In a corner of St Peter’s Basilica before the funeral of Pope Francis, the leaders of America and Ukraine sit facing each other in two solitary chairs.
They look like confessor and sinner except we cannot tell which one is which.
In another, the Ukrainian president seems to be remonstrating with the US president. This is their first encounter since their infamous bust-up in the Oval Office.
Image: The two leaders held talks before attending the Pope’s funeral
Other pictures show the moment their French and British counterparts introduced the two men. There is a palpable sense of nervousness in the way the leaders engage.
We do not know what the two presidents said in their brief meeting.
But in the mind of the Ukrainian leader will be the knowledge President Trump has this week said America will reward Russia for its unprovoked brutal invasion of his country, under any peace deal.

### Exercise
Can you copy out, word for word, the whole passage about the two presidents meeting in St Peter's Basilica?

### Input data
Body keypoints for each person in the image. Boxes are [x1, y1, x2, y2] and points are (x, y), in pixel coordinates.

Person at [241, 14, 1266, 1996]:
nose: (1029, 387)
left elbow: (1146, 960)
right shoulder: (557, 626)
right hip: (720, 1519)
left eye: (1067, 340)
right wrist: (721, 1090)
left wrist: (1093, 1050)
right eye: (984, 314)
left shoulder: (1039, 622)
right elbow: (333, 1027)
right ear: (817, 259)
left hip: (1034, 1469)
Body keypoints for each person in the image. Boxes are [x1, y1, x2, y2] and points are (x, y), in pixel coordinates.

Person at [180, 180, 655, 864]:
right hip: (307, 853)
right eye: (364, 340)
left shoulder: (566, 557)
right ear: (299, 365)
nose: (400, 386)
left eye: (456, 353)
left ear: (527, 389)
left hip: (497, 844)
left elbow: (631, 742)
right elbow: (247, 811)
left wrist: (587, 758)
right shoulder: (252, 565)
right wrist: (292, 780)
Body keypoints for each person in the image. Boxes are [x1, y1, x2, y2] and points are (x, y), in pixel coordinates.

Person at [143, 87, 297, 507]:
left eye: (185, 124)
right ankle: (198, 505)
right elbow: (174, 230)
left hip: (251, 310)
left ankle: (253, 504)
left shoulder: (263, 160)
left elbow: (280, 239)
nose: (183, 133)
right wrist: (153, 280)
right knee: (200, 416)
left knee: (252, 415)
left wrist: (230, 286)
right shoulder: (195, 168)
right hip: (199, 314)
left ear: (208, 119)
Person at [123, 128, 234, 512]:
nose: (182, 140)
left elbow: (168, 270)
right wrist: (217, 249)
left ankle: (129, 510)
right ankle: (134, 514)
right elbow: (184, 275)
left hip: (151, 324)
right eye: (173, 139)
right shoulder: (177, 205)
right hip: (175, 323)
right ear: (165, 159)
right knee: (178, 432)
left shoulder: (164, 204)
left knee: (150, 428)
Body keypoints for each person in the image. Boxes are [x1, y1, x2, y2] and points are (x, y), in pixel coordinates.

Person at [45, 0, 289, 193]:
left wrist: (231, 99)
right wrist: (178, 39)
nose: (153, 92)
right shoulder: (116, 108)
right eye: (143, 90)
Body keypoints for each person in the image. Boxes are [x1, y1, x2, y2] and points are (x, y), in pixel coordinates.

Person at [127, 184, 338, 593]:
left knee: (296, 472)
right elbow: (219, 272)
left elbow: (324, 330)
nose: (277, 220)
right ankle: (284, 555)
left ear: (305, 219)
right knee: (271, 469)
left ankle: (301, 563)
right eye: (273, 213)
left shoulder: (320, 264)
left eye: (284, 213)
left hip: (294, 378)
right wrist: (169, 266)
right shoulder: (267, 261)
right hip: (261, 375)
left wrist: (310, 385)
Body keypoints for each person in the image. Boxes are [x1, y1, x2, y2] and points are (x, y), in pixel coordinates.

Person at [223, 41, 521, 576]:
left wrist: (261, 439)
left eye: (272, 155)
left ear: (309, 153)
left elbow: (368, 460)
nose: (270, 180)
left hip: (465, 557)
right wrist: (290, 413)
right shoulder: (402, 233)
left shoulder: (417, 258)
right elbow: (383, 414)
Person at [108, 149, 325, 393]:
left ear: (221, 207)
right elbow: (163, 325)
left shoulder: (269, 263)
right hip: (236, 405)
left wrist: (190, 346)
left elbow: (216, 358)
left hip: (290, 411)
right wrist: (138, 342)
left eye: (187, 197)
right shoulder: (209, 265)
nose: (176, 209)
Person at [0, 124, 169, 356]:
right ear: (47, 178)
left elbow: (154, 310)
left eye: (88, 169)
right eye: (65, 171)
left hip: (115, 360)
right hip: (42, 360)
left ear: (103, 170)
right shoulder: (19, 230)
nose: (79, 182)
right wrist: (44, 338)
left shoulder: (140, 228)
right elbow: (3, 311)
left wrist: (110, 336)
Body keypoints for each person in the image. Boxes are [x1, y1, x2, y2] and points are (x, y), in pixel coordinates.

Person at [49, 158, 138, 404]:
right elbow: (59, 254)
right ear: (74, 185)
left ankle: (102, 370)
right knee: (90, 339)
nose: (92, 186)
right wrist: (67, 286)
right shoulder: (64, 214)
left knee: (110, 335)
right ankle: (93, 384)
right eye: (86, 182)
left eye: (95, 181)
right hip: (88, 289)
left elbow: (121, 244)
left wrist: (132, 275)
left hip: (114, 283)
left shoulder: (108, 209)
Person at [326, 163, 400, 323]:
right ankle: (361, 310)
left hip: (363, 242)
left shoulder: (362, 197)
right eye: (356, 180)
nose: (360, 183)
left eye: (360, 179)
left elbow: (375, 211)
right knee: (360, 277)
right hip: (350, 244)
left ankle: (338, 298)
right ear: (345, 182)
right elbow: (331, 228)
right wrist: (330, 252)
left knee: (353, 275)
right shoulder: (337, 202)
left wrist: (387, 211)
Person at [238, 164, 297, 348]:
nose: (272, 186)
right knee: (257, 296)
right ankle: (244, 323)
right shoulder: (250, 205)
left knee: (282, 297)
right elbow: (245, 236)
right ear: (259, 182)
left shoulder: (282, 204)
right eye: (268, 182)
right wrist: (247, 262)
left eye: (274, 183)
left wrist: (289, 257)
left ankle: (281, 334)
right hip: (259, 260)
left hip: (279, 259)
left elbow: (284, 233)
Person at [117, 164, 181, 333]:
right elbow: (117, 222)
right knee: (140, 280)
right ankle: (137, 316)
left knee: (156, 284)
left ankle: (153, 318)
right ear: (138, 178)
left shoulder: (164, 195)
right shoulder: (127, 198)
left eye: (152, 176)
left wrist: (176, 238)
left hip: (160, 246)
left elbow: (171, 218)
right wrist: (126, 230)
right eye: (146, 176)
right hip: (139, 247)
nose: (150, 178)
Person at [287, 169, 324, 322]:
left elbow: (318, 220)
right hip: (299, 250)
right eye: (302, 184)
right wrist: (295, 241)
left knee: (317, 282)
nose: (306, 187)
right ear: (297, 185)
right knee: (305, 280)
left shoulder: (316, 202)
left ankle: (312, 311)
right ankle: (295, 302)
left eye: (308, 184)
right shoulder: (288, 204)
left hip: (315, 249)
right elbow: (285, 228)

### Final answer
In a corner of St Peter’s Basilica before the funeral of Pope Francis, the leaders of America and Ukraine sit facing each other in two solitary chairs.
They look like confessor and sinner except we cannot tell which one is which.
In another, the Ukrainian president seems to be remonstrating with the US president. This is their first encounter since their infamous bust-up in the Oval Office.
Image: The two leaders held talks before attending the Pope’s funeral
Other pictures show the moment their French and British counterparts introduced the two men. There is a palpable sense of nervousness in the way the leaders engage.
We do not know what the two presidents said in their brief meeting.
But in the mind of the Ukrainian leader will be the knowledge President Trump has this week said America will reward Russia for its unprovoked brutal invasion of his country, under any peace deal.